About Gears a. A toothed machine part, such as a wheel or cylinder, that meshes with another toothed part to transmit motion or to change speed or direction. b. A complete assembly that performs a specific function in a larger machine. c. A transmission configuration for a specific ratio of engine to axle torque in a motor vehicle.

OR

in other words A wheel with teeth around its rim that mesh with the teeth of another wheel to transmit motion. Gears are used to transmit power (as in a car transmission) or change the direction of motion in a mechanism (as in a differential axle). Fixed ratios of speed in various parts of a machine is often established by the arrangement of gears 

A belt is a loop of flexible material used to mechanically link two or more rotating shafts, most often parallel. Belts may be used as a source of motion, to transmit power efficiently, or to track relative 539 movement. Belts are looped over pulleys and may have a twist between the pulleys, and the shafts need not be parallel. In a two pulley system, the belt can either drive the pulleys normally in one direction (the same if on parallel shafts), or the belt may be crossed, so that the direction of the driven shaft is reversed (the opposite direction to the driver if on parallel shafts). As a source of motion, a conveyor belt is one application where the belt is adapted to continuously carry a load between two points.
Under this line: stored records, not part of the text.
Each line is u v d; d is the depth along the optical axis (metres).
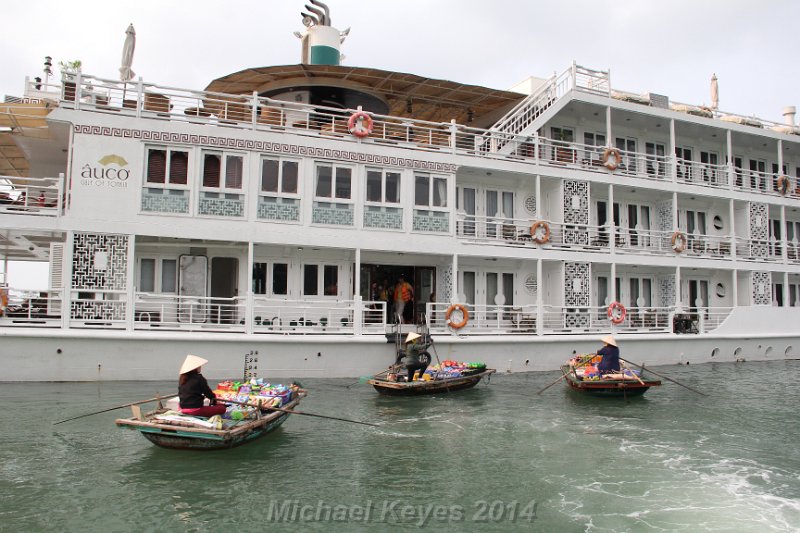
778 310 23.84
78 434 10.91
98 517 7.79
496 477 9.62
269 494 8.64
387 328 18.03
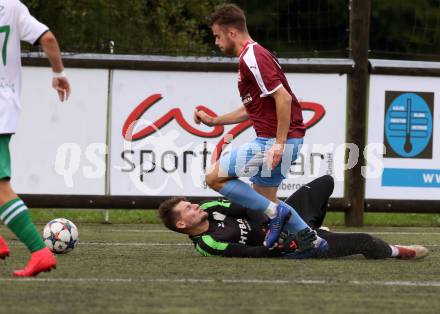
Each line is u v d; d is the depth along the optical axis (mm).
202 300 12820
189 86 29250
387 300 13141
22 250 19828
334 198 29609
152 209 29344
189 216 18531
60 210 32812
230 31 18219
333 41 55594
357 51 29469
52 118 29047
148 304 12430
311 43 53906
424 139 29625
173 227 18672
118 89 29156
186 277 15312
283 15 56688
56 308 12031
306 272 16141
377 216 33656
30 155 28969
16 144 28922
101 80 29141
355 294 13664
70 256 18719
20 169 28969
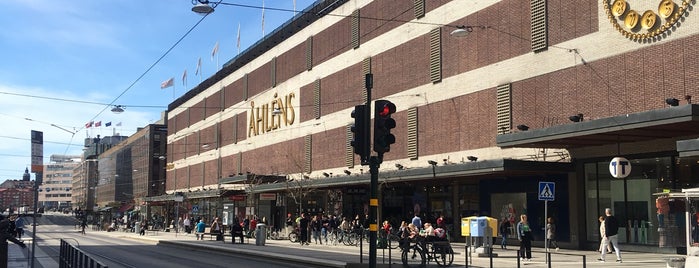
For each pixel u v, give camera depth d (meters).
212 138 67.12
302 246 30.70
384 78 36.50
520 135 23.23
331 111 42.34
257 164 54.59
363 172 37.81
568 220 25.42
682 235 20.81
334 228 34.25
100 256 26.55
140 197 95.31
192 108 74.94
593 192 24.66
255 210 54.34
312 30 45.75
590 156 24.50
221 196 57.25
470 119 29.56
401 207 36.41
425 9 33.31
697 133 20.58
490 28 28.73
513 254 23.22
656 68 21.14
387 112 13.36
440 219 24.86
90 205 134.25
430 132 32.31
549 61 25.48
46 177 173.25
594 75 23.44
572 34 24.56
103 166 130.75
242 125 58.75
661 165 22.11
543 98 25.61
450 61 31.20
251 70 57.19
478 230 21.97
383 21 37.03
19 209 58.16
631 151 23.02
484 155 28.52
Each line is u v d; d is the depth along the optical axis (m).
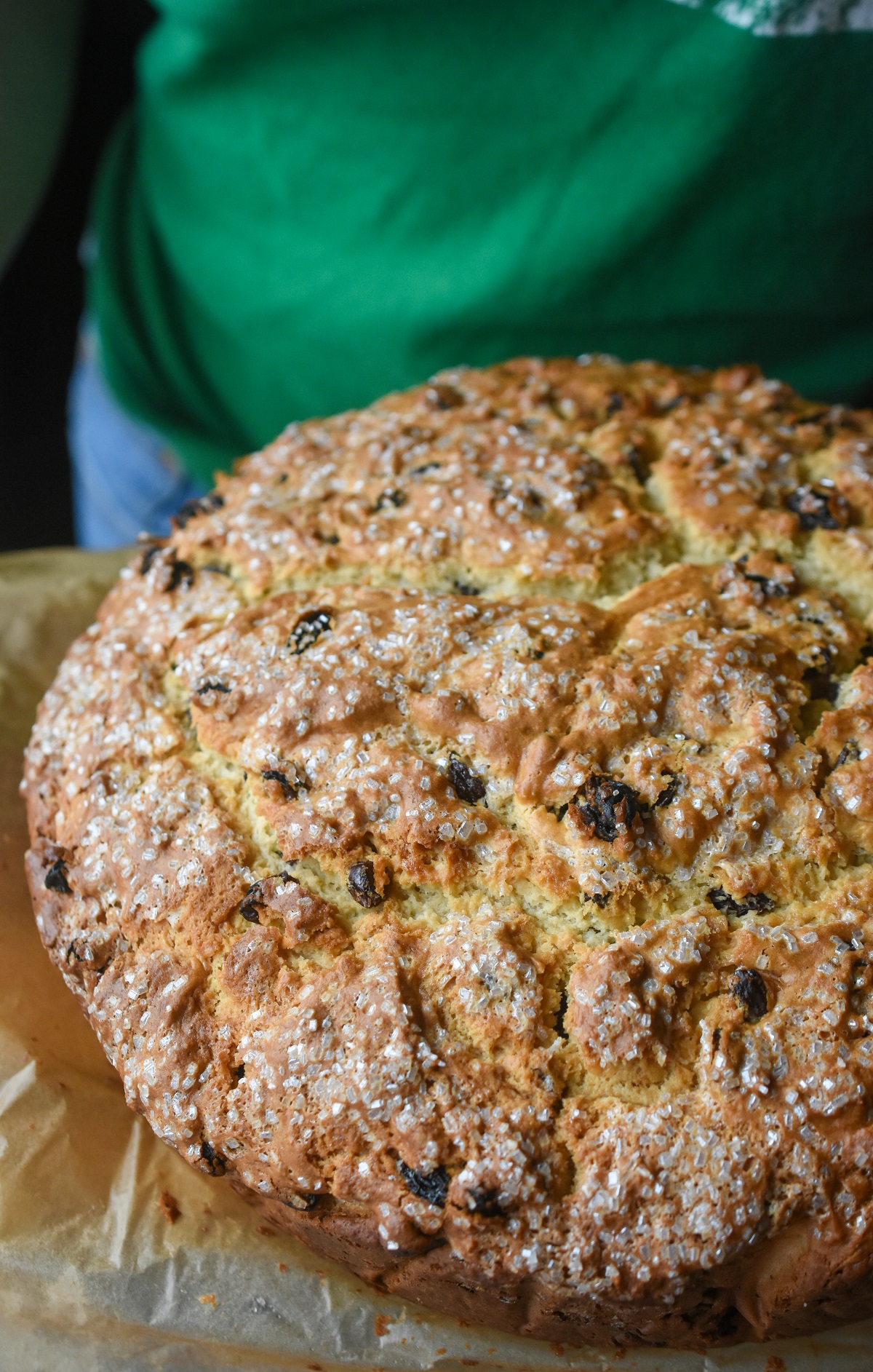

Belt Drive a mechanism that transmits rotational motion from one pulley mounted on a shaft to another by means of a belt. The belt transmits torque from the driving pulley (Figure 1) to the driven pulley by means of the forces of friction that arise between the taut belt and the pulleys. The type of belt used determines whether the mechanism is flat-belt, round-belt, or V-belt. A belt drive with a multiple V-belt, which has several grooves on its inner surface, is now becoming increasingly common. Flat and round belts, as a rule, are used singly in a drive, while several V-belts (usually no more than eight) can be used together.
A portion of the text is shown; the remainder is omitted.